LA «RAISON» DU COLONEL
Mardi, le colonel Goïta a indiqué avoir déchargé de leurs prérogatives le Président et le Premier ministre. Il a aussi affirmé, dans une déclaration lue à la télévision publique par un collaborateur, que «le processus de transition suivra son cours normal et que les élections prévues se tiendront courant 2022».
Vice-président, le colonel Goïta, à la tête des putschistes qui ont renversé le président élu, Ibrahim Boubacar Keïta en août 2020, a reproché aux deux dirigeants d’avoir formé un nouveau gouvernement sans se concerter au préalable avec lui. Démarche qui constitue «une violation de la charte de transition (…), d’où une intention avérée de sabotage de la transition», a-t-il indiqué. La Cédéao a co-rédigé avec l’Union africaine, la Mission multidimensionnelle intégrée des Nations unies pour la stabilisation au Mali (Minusma), la France, les Etats-Unis et d’autres un communiqué rejetant «par avance tout acte imposé par la contrainte, y compris des démissions forcées».
Une mission de la Cédéao dépêchée au cours de la semaine au Mali a évoqué l’éventualité de sanctions.

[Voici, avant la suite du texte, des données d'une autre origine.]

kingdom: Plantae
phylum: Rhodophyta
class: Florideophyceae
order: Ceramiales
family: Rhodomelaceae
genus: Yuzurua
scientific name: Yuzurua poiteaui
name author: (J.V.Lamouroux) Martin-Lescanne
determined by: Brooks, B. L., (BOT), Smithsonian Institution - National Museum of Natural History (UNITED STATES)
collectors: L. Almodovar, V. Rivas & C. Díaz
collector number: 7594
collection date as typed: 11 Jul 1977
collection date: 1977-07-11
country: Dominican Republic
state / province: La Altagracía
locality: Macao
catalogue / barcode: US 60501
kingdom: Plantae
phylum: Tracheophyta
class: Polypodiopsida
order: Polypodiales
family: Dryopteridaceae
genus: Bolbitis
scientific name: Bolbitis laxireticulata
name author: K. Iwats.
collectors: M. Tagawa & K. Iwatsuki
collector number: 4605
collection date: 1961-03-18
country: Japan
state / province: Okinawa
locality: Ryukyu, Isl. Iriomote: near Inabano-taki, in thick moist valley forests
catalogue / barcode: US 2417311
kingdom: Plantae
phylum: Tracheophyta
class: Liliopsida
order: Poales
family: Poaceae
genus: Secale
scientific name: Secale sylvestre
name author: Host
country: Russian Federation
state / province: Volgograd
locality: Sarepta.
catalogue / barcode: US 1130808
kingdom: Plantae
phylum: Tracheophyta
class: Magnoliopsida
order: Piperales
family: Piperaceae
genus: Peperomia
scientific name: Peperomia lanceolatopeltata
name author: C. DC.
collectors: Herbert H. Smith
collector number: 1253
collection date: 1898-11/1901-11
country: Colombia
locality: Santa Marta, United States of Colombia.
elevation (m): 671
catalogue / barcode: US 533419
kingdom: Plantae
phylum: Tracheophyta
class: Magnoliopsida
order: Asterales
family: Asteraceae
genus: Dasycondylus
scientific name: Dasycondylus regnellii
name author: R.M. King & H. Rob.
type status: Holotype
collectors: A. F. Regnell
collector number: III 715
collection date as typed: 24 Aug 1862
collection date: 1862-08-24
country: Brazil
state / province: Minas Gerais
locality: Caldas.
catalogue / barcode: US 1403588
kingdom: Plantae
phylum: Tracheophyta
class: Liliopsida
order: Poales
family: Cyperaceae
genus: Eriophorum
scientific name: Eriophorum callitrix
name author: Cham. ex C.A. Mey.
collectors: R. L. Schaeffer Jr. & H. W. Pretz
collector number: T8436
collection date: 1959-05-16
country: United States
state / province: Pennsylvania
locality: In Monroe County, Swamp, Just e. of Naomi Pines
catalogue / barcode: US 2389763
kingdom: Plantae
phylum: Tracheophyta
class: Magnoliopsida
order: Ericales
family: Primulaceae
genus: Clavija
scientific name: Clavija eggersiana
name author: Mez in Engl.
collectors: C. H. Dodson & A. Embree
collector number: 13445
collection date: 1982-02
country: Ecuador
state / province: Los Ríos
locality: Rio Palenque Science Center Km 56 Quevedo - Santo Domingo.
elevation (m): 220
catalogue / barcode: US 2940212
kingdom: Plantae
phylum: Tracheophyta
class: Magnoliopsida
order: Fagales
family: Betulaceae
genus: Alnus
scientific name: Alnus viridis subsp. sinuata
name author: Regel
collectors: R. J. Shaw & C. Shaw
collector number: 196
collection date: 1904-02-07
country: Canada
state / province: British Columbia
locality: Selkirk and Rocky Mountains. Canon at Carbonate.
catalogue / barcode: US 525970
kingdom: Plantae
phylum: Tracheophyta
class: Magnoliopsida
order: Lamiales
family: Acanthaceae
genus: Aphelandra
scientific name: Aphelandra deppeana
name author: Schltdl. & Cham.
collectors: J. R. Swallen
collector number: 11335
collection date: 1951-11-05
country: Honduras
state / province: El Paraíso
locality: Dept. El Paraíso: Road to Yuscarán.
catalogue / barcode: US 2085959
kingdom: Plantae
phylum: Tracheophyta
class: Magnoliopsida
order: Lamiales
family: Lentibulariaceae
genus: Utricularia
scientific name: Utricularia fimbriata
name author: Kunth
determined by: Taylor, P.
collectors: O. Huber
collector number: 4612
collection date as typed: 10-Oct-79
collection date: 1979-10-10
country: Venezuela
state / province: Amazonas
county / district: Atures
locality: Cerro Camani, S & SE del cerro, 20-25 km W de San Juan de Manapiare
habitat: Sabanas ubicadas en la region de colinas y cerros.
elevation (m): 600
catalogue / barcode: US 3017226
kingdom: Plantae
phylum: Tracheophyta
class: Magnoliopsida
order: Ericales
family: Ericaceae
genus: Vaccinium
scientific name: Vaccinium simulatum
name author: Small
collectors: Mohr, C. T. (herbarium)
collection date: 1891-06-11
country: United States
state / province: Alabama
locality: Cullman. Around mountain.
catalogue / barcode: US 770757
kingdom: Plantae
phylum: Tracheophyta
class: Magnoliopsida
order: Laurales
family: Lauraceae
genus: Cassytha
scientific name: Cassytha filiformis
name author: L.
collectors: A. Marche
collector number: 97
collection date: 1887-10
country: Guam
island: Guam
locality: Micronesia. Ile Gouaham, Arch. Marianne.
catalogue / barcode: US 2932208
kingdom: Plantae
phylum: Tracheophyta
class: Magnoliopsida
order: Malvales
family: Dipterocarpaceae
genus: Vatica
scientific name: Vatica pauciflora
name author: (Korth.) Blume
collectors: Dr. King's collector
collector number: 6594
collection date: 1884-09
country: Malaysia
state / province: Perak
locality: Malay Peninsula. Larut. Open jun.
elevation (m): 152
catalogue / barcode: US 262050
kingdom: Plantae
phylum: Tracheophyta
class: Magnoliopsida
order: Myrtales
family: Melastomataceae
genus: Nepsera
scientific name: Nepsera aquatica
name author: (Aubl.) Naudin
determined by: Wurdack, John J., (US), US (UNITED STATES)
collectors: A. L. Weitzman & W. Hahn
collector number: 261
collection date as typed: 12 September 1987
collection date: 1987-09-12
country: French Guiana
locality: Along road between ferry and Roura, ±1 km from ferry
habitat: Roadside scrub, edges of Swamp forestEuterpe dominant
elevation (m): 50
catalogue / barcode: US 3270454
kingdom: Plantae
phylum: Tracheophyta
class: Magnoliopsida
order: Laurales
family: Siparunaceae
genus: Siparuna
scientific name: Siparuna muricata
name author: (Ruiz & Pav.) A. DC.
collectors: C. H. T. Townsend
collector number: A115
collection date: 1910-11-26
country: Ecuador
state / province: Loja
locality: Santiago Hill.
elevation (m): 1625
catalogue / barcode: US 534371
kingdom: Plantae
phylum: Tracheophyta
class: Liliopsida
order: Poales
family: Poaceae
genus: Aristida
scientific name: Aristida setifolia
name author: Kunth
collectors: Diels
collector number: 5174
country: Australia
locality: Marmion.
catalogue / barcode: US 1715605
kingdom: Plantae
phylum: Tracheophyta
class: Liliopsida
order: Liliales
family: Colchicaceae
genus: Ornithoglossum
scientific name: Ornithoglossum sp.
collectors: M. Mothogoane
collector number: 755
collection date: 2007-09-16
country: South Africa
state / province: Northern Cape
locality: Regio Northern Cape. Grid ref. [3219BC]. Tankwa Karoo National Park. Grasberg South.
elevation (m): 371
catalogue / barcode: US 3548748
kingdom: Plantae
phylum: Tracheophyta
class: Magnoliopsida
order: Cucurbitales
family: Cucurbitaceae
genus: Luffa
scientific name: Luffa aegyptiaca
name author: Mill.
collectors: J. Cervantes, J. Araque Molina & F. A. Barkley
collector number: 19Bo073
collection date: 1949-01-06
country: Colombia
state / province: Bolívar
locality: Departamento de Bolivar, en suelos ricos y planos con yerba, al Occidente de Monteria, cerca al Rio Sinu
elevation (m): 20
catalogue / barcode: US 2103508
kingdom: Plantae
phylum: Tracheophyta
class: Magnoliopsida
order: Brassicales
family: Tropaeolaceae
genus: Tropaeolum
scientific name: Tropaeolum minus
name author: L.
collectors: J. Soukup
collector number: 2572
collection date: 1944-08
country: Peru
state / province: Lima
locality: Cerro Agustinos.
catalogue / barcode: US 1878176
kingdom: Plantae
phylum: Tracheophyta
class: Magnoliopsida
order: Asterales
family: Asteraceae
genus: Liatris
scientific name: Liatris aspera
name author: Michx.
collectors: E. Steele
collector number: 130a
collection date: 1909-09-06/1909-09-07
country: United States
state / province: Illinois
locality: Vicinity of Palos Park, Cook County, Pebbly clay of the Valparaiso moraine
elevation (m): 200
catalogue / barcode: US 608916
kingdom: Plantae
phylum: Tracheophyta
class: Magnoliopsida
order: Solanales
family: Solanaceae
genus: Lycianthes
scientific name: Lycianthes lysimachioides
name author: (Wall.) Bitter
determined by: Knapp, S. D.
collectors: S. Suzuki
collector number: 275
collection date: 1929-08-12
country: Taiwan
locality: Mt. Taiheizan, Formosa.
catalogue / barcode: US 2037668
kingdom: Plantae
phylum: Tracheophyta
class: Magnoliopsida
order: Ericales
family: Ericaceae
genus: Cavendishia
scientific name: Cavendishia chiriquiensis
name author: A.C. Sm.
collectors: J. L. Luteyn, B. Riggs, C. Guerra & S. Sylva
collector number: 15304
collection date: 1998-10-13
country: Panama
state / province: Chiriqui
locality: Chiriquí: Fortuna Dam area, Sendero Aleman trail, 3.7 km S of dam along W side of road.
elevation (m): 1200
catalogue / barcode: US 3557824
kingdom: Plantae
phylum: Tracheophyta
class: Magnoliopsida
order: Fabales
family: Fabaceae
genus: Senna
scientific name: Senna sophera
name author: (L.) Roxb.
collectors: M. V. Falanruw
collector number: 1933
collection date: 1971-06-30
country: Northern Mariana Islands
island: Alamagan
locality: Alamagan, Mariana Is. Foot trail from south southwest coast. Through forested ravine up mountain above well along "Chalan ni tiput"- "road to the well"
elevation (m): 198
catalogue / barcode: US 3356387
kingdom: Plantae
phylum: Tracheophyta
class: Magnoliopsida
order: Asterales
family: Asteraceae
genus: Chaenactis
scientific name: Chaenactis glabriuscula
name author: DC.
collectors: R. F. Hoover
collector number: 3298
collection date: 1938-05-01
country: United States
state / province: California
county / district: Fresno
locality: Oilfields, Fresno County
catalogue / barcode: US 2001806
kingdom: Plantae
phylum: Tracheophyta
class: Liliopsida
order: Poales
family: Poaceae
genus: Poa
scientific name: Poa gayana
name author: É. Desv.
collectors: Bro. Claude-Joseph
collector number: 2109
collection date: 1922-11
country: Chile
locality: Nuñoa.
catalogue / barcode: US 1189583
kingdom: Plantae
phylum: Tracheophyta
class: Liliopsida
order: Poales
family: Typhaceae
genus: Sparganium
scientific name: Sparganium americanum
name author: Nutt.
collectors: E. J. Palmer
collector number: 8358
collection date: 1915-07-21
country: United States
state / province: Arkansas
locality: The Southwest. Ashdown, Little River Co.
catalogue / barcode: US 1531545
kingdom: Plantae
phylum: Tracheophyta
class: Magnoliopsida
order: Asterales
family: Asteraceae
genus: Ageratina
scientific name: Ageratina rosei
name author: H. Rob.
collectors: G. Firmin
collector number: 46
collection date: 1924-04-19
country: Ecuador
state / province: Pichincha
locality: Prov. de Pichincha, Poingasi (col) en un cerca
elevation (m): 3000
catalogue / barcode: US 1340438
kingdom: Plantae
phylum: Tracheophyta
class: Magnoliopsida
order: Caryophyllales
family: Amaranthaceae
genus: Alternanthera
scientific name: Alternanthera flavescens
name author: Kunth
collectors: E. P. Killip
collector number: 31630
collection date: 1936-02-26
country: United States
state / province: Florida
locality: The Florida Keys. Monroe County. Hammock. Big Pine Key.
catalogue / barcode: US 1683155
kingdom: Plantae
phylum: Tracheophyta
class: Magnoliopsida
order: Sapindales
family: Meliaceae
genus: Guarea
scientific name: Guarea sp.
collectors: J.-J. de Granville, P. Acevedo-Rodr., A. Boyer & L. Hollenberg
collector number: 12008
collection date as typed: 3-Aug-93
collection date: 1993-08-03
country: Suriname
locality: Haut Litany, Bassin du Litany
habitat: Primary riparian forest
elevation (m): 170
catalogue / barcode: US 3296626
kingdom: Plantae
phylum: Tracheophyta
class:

La France et les Etats-Unis, engagés militairement au Sahel, en ont brandi la menace. «La transition politique sera dirigée par un civil»
et «le vice-président de la transition (...) ne pourra en aucune manière remplacer le président de la transition», ont déclaré les dirigeants ouest-africains lors d’une réunion avec la junte le 15 septembre 2020 après le putsch d’août. La Cédéao a suspendu alors le Mali de tous ses organes de décision, fermé les frontières de ses Etats membres et stoppé les échanges financiers et commerciaux avec le Mali, à l’exception des produits de première nécessité. Elle a levé les sanctions quand la junte a paru se plier à ses exigences.